• **La consigne**
Transcrivez sans rien changer le passage de l'entretien sur le montage qui va de « En fait, non, Heliopolis » jusqu'à « lesquelles nous travaillions. ».

Je suis autodidacte. J’ai appris tout seul à monter. Je n’ai pas fait d’école de cinéma parce que je n’ai pas réussi à y rentrer. En Égypte, nous n’avons qu’une école de cinéma, celle de l’État. C’est très classique. La plupart des grands réalisateurs sortent de cette école. Pour nous, pour tous les créateurs arabes, c’est là qu’on veut aller si l’on veut apprendre le cinéma. Mais ils ne prennent que huit élèves par an. Quand mon dossier a été rejeté, j’ai décidé d’étudier la musique. En même temps, le montage non-linéaire arrivait tout juste en Égypte et j’étais fou d’informatique. C’était en 1995-1996, et je voulais juste essayer d’installer une carte vidéo et de capter des images, et de m’amuser pour voir ce que ça donnait. C’était tout nouveau en Égypte. Personne ne connaissait ça. Même à Hollywood c’était la période de transition entre le montage linéaire avec les veilles bandes et le montage non-linéaire. Je parle de la vidéo, bien entendu, pas du cinéma. J’ai commencé avec un tout petit PC chez moi, et plein de réalisateurs de l’école de cinéma voulaient tester le montage non-linéaire pour la première fois. Donc ils venaient sans cesse me demander de monter leurs films. Ils étaient jeunes aussi, la plupart étaient des amis, donc je me suis entraîné et entraîné, apprenant tout seul le concept du montage pendant qu’eux, ils apprenaient le concept de la réalisation, ensemble, dans ma chambre dans ma maison familiale, petit à petit, jusqu’à ce qu’on commence à me connaître et des gens commençaient à venir exprès pour me demander de monter leurs courts-métrages. Un peu plus tard, j’ai commencé à monter des publicités à la télé, des choses comme ça, pendant un an ou deux. Puis j’ai eu mon premier boulot en tant que monteur sur un long-métrage en 2003. C’était un film commercial intitulé The Mediterranean Man. C’était mon premier boulot de monteur. Le film est sorti en 2003, mais je n’avais que 23 ans quand je travaillais sur le film et j’étais le monteur le plus jeune en 100 ans de cinéma égyptien. Et bien sûr cela m’a attiré pas mal d’ennuis avec le syndicat parce qu’il y avait beaucoup de monteurs qui craignaient que cette nouvelle génération de monteurs travaillant sur ordinateur foute en l’air leur existence, ce qui est effectivement ce qui s’est passé.
Il y a une différence assez marquée entre vos deux films : Heliopolis semble bien plus écrit et basé sur un vrai scénario, tandis que Microphone semble plus ouvert à toutes les voix qui passent par là.
En fait, non, Heliopolis n’était pas très écrit non plus. Le scénario ne faisait que 20 pages. Je n’ai pas écrit de dialogues. Mais il y avait des limites en termes de lieux de tournage et de lignes narratives. Cela imposait des contraintes ; nous savions où était le plafond. Et donc on savait dans quel cadre nous travaillions. Avec Microphone, il n’y avait pas de limites, donc nous avons continué à travailler en permanence. Je trouvais un groupe, je restais avec eux et tournais deux trois jours. Je trouvais un artiste, et le suivais deux jours. C’est comme ça qu’on a tourné Microphone. Il n’y avait pas d’idée prédéterminée. Heliopolis était plus écrit, mais écrit au sein des cinq histoires parallèles avec lesquelles nous travaillions.

• **Entrées listées**
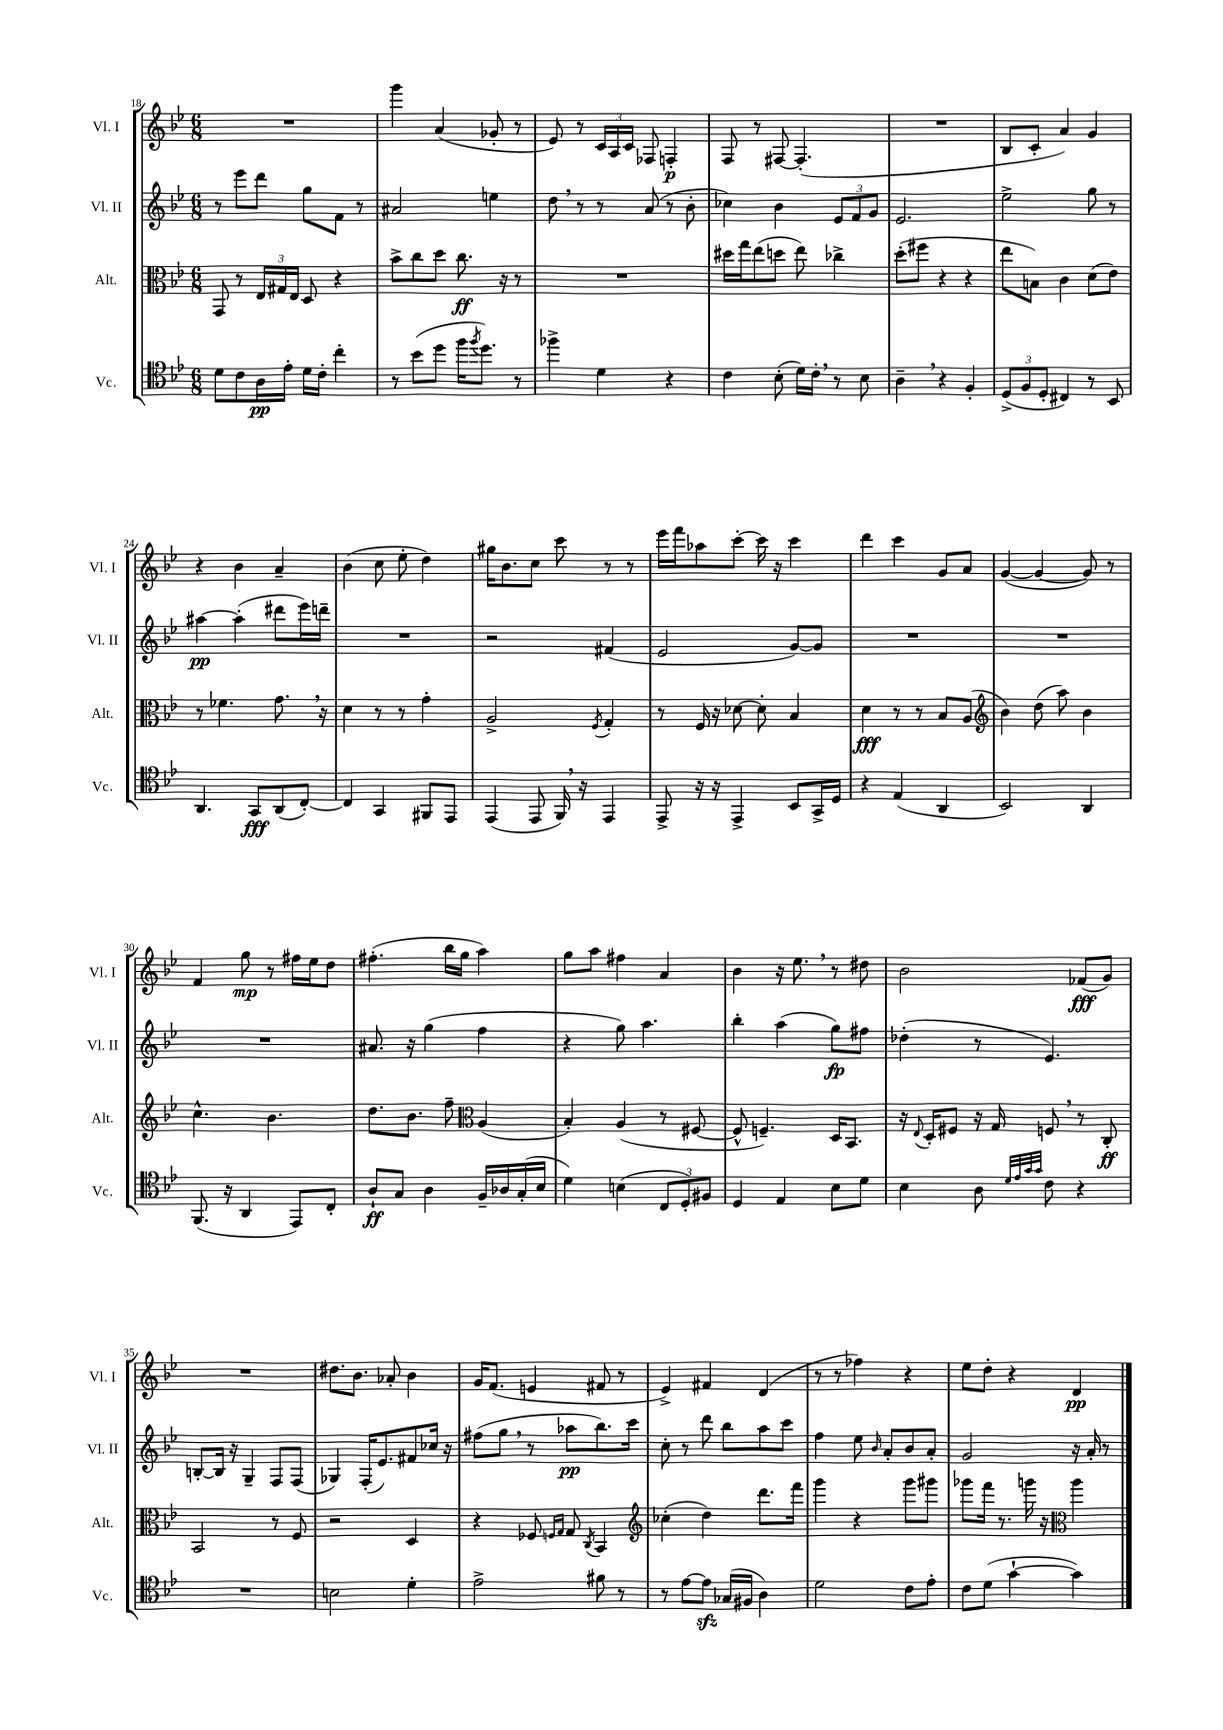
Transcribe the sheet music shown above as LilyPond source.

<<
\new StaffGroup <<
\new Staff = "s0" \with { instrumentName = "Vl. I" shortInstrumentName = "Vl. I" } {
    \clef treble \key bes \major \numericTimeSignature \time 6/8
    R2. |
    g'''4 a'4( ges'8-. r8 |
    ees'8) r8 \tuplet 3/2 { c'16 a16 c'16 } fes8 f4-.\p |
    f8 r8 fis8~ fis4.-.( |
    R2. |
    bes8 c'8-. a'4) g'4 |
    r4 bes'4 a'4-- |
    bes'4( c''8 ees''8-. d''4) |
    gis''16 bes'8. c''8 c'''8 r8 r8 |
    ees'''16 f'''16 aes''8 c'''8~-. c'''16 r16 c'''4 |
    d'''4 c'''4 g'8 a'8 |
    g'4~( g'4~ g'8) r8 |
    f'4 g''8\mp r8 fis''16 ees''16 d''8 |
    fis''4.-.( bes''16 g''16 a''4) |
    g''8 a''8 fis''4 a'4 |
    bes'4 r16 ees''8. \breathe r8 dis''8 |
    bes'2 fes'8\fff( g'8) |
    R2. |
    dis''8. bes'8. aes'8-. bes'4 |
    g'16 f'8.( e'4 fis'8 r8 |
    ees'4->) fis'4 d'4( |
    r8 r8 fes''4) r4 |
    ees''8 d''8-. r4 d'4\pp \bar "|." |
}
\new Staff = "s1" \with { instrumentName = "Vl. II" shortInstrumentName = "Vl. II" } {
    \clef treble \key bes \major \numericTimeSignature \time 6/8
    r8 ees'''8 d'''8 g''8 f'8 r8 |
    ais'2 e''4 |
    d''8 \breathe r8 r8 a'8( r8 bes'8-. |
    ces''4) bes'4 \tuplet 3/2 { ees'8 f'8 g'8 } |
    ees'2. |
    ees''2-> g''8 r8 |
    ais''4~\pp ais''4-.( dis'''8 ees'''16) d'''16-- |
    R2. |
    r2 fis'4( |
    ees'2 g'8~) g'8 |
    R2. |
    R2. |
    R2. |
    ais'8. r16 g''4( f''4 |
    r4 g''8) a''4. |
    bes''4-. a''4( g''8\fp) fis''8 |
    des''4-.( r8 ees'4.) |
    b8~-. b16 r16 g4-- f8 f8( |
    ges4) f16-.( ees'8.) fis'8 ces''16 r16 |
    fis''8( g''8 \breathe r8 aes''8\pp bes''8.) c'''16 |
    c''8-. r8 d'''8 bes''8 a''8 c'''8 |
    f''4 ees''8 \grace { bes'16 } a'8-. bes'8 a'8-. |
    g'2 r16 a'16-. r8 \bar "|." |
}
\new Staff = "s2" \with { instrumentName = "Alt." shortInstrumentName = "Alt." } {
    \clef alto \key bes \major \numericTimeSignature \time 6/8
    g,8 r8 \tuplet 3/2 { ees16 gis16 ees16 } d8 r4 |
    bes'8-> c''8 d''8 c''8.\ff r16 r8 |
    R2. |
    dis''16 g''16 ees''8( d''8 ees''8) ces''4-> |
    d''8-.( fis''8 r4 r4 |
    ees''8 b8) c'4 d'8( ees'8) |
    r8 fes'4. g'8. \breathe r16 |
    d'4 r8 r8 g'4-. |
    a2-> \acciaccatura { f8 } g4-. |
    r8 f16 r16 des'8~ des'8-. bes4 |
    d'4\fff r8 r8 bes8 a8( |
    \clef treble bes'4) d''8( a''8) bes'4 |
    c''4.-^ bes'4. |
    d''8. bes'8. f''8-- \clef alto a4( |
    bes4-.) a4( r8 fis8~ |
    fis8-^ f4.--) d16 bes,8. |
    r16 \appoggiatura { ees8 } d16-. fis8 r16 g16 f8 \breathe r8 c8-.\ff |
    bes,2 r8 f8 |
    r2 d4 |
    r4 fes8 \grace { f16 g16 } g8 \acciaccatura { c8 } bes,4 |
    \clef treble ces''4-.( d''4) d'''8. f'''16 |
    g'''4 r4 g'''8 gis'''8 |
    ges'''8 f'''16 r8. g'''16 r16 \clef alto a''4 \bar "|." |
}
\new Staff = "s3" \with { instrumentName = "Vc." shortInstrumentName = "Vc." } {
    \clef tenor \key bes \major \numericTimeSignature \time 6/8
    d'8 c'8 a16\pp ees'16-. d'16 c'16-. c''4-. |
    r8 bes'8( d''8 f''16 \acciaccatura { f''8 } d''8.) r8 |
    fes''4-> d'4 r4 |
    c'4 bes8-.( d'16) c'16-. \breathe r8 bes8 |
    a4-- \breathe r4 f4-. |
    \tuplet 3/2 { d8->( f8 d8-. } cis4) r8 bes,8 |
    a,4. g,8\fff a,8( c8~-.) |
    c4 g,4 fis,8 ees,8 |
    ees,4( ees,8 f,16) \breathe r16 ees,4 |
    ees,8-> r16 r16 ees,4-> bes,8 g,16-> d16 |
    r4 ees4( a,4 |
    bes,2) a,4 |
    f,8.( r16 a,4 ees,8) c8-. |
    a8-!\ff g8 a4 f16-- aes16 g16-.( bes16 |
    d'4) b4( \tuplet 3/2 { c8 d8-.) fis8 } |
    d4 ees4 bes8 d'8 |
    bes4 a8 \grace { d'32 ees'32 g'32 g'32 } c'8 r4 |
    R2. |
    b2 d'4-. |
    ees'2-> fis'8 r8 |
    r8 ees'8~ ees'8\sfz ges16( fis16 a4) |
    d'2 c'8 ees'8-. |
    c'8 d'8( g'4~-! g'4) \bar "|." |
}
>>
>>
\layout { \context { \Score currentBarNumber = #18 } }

==

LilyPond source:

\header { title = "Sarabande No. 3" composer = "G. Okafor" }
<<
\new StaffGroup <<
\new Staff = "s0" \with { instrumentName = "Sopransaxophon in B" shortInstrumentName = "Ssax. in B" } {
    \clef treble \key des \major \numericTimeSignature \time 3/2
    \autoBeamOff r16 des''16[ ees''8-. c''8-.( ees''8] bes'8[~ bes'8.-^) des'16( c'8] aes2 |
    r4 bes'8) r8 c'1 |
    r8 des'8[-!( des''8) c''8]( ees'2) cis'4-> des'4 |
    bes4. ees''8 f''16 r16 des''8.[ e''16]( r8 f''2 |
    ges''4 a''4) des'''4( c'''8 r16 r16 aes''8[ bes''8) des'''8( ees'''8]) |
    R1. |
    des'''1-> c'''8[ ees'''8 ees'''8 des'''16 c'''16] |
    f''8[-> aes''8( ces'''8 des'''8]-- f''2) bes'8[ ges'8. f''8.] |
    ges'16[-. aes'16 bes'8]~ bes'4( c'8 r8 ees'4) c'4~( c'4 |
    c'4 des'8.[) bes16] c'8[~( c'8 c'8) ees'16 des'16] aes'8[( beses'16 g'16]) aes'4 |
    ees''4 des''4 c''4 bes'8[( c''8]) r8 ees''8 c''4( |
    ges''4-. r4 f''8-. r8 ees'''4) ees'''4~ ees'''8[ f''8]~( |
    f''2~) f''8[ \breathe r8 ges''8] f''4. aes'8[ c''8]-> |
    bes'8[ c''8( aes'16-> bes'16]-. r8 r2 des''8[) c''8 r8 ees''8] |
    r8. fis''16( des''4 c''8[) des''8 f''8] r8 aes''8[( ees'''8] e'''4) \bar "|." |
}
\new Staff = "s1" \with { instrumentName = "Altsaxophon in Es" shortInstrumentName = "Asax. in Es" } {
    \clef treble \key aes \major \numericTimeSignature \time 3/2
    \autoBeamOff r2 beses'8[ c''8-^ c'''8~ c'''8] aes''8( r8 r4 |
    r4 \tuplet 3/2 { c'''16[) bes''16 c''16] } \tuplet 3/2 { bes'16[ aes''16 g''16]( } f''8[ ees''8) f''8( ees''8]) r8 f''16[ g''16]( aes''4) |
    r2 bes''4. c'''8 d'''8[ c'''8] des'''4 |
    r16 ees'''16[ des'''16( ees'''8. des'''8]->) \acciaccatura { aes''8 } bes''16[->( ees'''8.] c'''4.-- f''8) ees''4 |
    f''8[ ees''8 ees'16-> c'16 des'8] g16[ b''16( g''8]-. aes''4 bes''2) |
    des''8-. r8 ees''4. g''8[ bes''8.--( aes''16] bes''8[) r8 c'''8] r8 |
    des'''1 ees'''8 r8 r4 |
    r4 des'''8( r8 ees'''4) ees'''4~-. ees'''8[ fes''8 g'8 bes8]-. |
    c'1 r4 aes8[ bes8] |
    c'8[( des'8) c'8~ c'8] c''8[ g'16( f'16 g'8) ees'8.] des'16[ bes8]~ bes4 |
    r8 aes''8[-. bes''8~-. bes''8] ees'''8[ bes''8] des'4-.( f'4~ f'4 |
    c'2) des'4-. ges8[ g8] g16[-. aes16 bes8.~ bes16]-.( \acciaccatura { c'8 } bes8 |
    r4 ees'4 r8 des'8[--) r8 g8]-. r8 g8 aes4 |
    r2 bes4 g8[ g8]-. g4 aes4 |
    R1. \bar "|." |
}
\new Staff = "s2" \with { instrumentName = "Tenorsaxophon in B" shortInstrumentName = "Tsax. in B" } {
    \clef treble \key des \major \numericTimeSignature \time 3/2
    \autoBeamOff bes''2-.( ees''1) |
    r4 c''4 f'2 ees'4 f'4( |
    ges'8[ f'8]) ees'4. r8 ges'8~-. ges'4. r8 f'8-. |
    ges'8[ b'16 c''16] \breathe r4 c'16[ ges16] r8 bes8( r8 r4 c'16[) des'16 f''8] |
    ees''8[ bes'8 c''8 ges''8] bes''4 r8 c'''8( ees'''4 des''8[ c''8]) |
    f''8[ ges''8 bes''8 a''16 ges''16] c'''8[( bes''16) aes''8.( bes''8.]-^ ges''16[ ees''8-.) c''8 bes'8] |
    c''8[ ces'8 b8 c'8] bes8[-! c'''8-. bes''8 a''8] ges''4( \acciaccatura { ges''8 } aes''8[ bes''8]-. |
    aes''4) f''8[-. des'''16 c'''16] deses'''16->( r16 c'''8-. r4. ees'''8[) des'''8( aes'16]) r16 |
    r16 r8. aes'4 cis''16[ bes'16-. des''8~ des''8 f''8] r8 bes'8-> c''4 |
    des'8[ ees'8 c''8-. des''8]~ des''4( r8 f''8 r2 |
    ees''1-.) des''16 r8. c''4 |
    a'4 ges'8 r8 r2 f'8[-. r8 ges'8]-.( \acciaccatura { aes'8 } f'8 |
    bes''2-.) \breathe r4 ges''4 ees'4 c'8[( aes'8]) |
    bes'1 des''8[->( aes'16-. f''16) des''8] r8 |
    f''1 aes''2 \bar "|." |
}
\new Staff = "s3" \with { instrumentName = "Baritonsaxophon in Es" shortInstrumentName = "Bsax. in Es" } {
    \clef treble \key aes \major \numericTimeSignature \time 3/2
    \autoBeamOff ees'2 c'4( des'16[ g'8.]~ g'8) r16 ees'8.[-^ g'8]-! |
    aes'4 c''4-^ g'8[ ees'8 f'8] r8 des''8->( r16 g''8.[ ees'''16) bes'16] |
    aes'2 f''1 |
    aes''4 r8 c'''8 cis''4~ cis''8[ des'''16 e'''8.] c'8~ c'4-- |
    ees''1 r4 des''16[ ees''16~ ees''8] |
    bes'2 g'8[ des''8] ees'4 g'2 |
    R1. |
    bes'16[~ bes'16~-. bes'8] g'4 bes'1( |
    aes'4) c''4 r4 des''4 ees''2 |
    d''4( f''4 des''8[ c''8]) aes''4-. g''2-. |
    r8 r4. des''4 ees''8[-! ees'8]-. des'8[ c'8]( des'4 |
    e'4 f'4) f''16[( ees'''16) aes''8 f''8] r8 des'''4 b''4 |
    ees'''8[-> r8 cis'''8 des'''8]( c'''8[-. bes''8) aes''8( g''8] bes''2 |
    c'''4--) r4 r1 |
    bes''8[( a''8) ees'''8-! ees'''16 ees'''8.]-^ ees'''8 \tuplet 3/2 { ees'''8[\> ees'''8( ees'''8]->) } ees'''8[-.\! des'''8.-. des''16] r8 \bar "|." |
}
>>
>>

• **Résultat**
En fait, non, Heliopolis n’était pas très écrit non plus. Le scénario ne faisait que 20 pages. Je n’ai pas écrit de dialogues. Mais il y avait des limites en termes de lieux de tournage et de lignes narratives. Cela imposait des contraintes ; nous savions où était le plafond. Et donc on savait dans quel cadre nous travaillions. Avec Microphone, il n’y avait pas de limites, donc nous avons continué à travailler en permanence. Je trouvais un groupe, je restais avec eux et tournais deux trois jours. Je trouvais un artiste, et le suivais deux jours. C’est comme ça qu’on a tourné Microphone. Il n’y avait pas d’idée prédéterminée. Heliopolis était plus écrit, mais écrit au sein des cinq histoires parallèles avec lesquelles nous travaillions.